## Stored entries

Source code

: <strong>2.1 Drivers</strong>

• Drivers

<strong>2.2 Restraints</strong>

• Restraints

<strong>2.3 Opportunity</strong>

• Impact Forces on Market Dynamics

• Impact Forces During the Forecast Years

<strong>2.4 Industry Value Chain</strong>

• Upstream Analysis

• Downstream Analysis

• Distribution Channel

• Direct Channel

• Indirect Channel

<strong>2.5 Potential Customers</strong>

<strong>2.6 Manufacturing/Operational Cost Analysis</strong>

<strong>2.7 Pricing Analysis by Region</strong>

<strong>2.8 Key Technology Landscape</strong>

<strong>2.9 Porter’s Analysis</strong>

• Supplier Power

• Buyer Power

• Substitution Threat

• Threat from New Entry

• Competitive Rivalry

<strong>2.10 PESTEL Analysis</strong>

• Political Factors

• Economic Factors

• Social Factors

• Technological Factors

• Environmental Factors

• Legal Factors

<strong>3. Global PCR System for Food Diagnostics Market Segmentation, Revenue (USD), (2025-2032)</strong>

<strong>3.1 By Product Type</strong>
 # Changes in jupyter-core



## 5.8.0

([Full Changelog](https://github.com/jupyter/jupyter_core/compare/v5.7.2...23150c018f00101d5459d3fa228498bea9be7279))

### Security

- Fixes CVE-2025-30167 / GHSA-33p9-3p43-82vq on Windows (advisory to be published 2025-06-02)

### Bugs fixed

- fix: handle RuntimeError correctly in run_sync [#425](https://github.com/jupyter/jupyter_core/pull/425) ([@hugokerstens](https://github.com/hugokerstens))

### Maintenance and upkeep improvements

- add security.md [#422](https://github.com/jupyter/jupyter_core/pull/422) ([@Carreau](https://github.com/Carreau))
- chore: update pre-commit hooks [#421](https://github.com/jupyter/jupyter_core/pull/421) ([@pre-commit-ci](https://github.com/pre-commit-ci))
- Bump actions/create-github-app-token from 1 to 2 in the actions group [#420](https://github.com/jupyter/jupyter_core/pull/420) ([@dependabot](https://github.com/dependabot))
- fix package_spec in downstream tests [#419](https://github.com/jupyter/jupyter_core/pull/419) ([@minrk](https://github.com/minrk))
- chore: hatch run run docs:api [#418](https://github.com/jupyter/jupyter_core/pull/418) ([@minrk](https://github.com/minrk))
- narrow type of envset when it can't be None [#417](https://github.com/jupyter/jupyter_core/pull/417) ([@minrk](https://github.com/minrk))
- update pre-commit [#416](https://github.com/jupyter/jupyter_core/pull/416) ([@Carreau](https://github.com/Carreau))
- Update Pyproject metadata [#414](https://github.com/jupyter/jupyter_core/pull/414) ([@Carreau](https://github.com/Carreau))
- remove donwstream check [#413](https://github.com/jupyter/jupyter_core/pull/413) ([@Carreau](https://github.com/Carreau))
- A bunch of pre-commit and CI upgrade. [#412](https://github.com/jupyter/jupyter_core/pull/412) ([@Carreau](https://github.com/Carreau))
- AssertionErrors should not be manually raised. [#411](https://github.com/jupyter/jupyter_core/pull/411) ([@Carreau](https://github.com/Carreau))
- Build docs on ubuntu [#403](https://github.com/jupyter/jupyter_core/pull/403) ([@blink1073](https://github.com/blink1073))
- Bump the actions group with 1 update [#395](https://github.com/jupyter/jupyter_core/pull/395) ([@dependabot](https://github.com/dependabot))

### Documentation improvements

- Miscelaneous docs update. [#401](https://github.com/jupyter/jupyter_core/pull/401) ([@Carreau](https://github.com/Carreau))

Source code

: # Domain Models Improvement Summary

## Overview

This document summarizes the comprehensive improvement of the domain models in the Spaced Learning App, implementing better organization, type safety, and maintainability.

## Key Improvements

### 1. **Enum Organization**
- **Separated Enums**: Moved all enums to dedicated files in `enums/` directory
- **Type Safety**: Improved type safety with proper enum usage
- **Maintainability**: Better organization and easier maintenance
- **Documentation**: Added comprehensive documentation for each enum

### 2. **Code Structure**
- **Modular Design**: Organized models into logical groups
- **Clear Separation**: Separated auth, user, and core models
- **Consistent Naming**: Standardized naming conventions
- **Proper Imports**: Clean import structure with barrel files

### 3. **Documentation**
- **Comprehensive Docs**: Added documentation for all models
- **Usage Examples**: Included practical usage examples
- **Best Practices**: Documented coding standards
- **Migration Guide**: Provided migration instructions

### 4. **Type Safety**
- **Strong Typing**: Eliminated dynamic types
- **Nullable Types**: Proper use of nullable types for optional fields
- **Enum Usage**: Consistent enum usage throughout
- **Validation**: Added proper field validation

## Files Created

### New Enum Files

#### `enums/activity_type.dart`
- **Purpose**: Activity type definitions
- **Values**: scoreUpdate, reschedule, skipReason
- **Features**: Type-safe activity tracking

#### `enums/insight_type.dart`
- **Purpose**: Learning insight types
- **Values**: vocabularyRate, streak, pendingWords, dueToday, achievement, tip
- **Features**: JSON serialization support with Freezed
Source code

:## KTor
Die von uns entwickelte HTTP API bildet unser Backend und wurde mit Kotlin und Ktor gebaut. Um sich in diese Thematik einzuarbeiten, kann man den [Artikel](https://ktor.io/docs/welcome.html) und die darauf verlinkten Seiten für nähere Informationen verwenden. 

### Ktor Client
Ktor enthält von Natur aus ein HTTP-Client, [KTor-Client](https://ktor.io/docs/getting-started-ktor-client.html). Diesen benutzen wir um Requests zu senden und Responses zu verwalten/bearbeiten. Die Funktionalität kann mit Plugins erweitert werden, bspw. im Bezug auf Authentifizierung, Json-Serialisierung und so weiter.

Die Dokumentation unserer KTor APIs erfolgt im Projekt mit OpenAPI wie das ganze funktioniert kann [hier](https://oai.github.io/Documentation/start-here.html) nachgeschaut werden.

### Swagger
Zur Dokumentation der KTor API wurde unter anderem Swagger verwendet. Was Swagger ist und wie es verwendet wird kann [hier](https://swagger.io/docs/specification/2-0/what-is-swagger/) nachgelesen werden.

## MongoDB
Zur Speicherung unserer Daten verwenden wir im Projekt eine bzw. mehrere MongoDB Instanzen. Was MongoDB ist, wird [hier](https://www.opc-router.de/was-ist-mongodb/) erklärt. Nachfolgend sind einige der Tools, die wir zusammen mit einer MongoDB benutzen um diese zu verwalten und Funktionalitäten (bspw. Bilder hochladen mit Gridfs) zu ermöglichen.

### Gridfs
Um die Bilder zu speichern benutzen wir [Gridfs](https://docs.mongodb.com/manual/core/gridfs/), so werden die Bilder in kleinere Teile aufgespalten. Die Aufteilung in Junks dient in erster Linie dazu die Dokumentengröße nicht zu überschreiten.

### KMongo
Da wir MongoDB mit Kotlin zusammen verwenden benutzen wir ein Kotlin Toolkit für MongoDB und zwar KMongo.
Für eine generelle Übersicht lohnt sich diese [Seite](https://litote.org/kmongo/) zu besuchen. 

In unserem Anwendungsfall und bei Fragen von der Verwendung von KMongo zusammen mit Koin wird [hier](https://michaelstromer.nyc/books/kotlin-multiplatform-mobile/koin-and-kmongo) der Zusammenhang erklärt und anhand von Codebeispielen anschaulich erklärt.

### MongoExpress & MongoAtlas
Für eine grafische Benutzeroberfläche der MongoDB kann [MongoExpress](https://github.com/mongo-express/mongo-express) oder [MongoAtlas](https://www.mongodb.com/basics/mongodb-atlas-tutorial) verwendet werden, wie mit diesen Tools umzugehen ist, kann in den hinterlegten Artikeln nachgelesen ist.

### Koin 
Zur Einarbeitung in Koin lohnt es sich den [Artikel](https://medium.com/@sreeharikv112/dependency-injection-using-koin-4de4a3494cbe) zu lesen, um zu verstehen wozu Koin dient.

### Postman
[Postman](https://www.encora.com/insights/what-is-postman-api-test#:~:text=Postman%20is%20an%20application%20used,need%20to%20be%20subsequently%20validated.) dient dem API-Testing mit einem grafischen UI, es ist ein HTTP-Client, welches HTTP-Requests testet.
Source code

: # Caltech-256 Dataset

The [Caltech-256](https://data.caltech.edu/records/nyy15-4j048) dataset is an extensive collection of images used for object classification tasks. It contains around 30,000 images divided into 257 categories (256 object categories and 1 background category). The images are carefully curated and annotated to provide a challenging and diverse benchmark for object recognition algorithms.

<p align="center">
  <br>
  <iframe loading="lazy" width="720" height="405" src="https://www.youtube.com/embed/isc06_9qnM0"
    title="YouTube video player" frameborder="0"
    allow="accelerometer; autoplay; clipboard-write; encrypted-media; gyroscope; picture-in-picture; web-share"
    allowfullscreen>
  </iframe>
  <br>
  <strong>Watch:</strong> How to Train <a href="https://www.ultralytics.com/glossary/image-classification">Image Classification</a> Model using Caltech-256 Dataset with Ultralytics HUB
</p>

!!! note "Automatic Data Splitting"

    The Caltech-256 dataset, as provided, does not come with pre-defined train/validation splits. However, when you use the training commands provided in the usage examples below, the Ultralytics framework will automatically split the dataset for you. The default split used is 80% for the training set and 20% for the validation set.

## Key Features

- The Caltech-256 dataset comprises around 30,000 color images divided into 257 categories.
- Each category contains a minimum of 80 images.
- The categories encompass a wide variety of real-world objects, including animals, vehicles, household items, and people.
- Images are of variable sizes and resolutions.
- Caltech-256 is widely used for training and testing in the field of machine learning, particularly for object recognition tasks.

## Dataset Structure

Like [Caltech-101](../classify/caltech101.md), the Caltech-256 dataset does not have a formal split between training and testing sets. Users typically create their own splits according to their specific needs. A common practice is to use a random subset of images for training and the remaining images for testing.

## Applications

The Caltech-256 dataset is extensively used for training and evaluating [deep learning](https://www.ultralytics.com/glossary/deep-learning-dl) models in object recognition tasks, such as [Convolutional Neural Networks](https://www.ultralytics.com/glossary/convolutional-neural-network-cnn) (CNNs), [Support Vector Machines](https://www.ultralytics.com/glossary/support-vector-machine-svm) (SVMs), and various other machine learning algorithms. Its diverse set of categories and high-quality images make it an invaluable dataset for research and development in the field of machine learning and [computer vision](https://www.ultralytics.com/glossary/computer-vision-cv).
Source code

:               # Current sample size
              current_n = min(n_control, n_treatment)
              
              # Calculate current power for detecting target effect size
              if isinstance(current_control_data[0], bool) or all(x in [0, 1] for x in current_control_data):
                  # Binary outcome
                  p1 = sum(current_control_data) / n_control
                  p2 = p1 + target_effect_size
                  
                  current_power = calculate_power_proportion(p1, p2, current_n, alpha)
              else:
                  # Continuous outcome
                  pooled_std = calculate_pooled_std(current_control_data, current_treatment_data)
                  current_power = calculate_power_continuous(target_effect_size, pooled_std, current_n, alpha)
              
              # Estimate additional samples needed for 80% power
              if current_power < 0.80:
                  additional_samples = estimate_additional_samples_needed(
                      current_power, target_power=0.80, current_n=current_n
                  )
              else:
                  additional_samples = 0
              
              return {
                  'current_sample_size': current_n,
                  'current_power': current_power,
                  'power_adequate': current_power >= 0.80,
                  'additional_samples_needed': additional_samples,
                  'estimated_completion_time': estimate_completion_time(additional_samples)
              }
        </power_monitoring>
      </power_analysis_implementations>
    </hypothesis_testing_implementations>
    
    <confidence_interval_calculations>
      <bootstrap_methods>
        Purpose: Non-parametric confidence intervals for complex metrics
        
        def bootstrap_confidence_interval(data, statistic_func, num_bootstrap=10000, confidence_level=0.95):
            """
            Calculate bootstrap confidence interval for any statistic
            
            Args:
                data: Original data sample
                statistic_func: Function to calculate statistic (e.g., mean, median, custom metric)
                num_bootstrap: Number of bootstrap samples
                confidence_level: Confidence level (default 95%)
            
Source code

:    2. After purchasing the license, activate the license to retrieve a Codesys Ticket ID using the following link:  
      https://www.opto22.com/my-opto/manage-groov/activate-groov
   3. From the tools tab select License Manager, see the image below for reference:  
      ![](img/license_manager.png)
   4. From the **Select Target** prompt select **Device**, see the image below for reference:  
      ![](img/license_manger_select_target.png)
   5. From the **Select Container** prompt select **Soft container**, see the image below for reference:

## TASK REQUIREMENTS
In the lines above, find each one with "Bump" and list it.

## REPLY
- Bump actions/create-github-app-token from 1 to 2 in the actions group [#420](https://github.com/jupyter/jupyter_core/pull/420) ([@dependabot](https://github.com/dependabot))
- Bump the actions group with 1 update [#395](https://github.com/jupyter/jupyter_core/pull/395) ([@dependabot](https://github.com/dependabot))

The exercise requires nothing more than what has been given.